Source document ->
*** Begin section ***
Hello,
I'm wondering about a way how to make output to Kafka reliable. I am new to Kafka, so I'm sorry about any logical errors.
I use Logstash 5.4.0 and Kafka 0.10.2.1 with a matching Zookeeper. The Kafka setup is rather simple with a single instance and single broker.
My basic idea is to parse events from pseudo-log files on file system and send them to Kafka in a reliable manner.
I thought about network issues, Kafka being down, etc. So I added retries etc. to my Kafka output plugin config. The basic test scenario involving stdin/stdout was:
- fire up both Kafka and Logstash
- Logstash emits events based on stdin input
- read events from a Kafka topic with a simple stdout consumer
- stop Kafka
- keep emitting events in Logstash - they should be retrying, right?
- start Kafka again
- read events from start of the Kafka topic - retried should be present, right?
*** End section ***
(Point correspondence tracking rows)
*** Begin section ***
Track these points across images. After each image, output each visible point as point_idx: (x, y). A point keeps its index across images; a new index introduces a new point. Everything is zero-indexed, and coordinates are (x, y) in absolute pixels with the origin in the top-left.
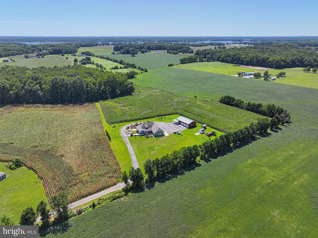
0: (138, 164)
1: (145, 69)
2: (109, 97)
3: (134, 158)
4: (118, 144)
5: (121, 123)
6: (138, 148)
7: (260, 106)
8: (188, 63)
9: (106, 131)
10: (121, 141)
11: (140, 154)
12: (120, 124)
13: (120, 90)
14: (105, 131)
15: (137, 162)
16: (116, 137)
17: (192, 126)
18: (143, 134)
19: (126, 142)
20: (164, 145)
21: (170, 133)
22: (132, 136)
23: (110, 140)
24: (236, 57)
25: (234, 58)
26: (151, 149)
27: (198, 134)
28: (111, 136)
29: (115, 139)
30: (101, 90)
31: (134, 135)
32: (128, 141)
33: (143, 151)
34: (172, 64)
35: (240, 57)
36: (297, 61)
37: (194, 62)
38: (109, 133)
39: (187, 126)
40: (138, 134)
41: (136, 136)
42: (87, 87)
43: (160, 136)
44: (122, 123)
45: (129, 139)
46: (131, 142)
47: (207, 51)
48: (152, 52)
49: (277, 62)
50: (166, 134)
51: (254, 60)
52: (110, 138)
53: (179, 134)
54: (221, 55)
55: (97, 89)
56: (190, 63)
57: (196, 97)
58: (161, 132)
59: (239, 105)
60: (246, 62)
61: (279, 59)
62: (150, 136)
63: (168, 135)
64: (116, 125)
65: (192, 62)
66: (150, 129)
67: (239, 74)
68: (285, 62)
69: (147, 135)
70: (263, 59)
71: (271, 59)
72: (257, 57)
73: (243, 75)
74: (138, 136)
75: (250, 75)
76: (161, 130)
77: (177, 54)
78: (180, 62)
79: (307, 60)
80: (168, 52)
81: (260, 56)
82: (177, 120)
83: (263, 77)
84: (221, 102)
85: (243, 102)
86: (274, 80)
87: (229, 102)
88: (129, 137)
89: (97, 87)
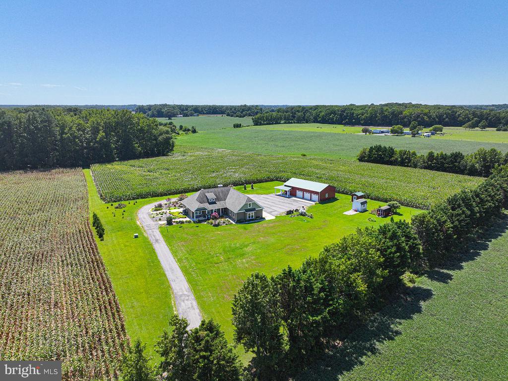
0: (195, 303)
1: (193, 127)
2: (117, 159)
3: (179, 283)
4: (125, 246)
5: (141, 200)
6: (190, 252)
7: (457, 156)
8: (265, 124)
9: (95, 216)
10: (136, 237)
11: (199, 269)
12: (137, 200)
13: (141, 145)
14: (91, 215)
15: (192, 297)
16: (121, 229)
17: (327, 197)
18: (202, 216)
19: (152, 240)
20: (272, 240)
21: (276, 213)
22: (170, 222)
23: (101, 236)
24: (347, 113)
25: (343, 115)
26: (233, 253)
27: (351, 212)
28: (105, 227)
29: (119, 233)
30: (96, 142)
31: (177, 223)
32: (159, 237)
33: (208, 259)
34: (239, 123)
35: (353, 113)
36: (447, 117)
37: (275, 124)
38: (103, 221)
39: (315, 197)
40: (188, 219)
41: (182, 222)
42: (62, 133)
44: (142, 198)
45: (162, 232)
46: (169, 239)
47: (294, 109)
48: (201, 116)
49: (418, 116)
50: (267, 216)
51: (376, 117)
52: (103, 230)
53: (303, 214)
54: (320, 112)
55: (86, 139)
56: (270, 124)
57: (305, 155)
58: (253, 209)
59: (406, 160)
60: (364, 119)
61: (420, 112)
62: (224, 223)
63: (274, 218)
64: (126, 203)
65: (272, 124)
66: (220, 204)
67: (365, 131)
68: (429, 117)
69: (215, 218)
70: (393, 113)
71: (406, 112)
72: (382, 112)
73: (370, 132)
74: (188, 222)
75: (382, 132)
76: (255, 204)
77: (244, 116)
78: (253, 124)
79: (461, 115)
80: (228, 115)
81: (387, 109)
82: (285, 186)
83: (408, 134)
84: (362, 161)
85: (414, 154)
86: (429, 136)
87: (383, 158)
88: (161, 227)
89: (87, 136)
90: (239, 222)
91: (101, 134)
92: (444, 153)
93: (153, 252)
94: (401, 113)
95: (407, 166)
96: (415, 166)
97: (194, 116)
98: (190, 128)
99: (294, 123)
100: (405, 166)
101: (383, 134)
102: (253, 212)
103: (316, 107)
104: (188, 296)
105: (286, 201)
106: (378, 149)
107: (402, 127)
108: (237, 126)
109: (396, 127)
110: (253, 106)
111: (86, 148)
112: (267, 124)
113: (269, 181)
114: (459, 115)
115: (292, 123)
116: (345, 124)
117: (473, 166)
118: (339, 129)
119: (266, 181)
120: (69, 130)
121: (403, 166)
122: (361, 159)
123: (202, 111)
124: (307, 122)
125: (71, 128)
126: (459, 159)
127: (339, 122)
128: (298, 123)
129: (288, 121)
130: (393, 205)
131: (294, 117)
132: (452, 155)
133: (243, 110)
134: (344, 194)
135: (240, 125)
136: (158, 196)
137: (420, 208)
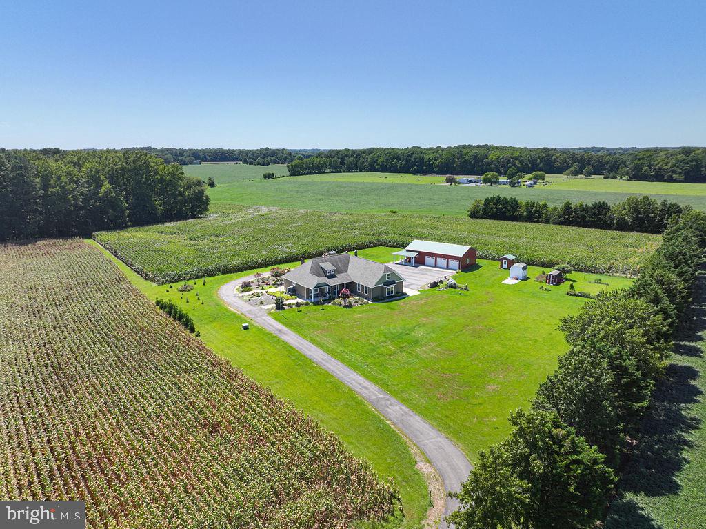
0: (405, 408)
1: (210, 179)
2: (130, 223)
4: (240, 341)
6: (341, 343)
7: (601, 208)
8: (305, 174)
10: (247, 328)
11: (373, 364)
12: (205, 279)
16: (212, 318)
17: (469, 264)
18: (323, 296)
23: (193, 330)
25: (410, 160)
27: (509, 281)
29: (215, 324)
30: (100, 199)
31: (290, 306)
32: (280, 326)
34: (268, 173)
35: (423, 158)
36: (541, 162)
37: (318, 173)
39: (454, 264)
40: (301, 300)
41: (297, 305)
43: (393, 296)
45: (278, 320)
48: (204, 164)
49: (508, 161)
50: (409, 291)
53: (452, 287)
54: (378, 157)
55: (82, 194)
56: (311, 174)
57: (395, 212)
58: (392, 282)
59: (535, 215)
60: (438, 166)
61: (509, 155)
62: (356, 302)
63: (419, 293)
64: (191, 283)
65: (315, 173)
66: (342, 277)
67: (449, 181)
68: (521, 162)
69: (346, 296)
70: (475, 157)
71: (492, 156)
72: (461, 155)
73: (456, 183)
74: (306, 304)
75: (470, 182)
76: (394, 274)
77: (268, 164)
78: (288, 173)
79: (558, 160)
80: (245, 162)
81: (467, 153)
82: (408, 251)
83: (504, 183)
84: (476, 218)
85: (545, 205)
86: (530, 186)
87: (505, 213)
88: (269, 312)
89: (84, 190)
90: (377, 299)
91: (106, 186)
92: (584, 204)
93: (286, 346)
94: (486, 157)
95: (538, 222)
96: (547, 222)
97: (195, 164)
98: (206, 181)
99: (344, 172)
100: (535, 222)
101: (474, 185)
102: (393, 286)
103: (371, 151)
104: (388, 400)
105: (415, 271)
106: (497, 201)
107: (497, 174)
108: (269, 176)
109: (489, 175)
110: (277, 150)
111: (81, 208)
112: (307, 174)
113: (371, 247)
114: (555, 160)
115: (340, 172)
116: (415, 172)
117: (623, 219)
118: (410, 179)
119: (369, 247)
120: (56, 181)
121: (532, 222)
122: (474, 215)
123: (205, 157)
124: (361, 171)
125: (59, 178)
126: (604, 211)
127: (405, 170)
128: (349, 172)
129: (335, 169)
130: (563, 269)
131: (343, 163)
132: (595, 205)
133: (265, 156)
134: (483, 258)
135: (273, 175)
136: (230, 272)
137: (591, 271)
*** End section ***
What needs to be done ->
Carry on the forum post about making Logstash output to Kafka reliable, starting right after its last test step.

Response area ->
After I start the Kafka no new events are shown. Thus it seems to me like the retry policy doesn't take effect.
Pipeline setup:
input { stdin { } }
output {
kafka {
codec => plain {
format => "%{message}"
}
topic_id => "test"
client_id => "test_console_client"
bootstrap_servers => "kafka:9092"
acks => "all"
retries => 999
retry_backoff_ms => 10000
block_on_buffer_full => true
}
}
I've tried to examine the pipeline's internals through _node/stats/pipeline
. I got equal no. of "in"
and "out"
events for the Kafka plugin even when the Kafka was down.
Is my setup wrong? Is the testing idea flawed?
Thanks in advance!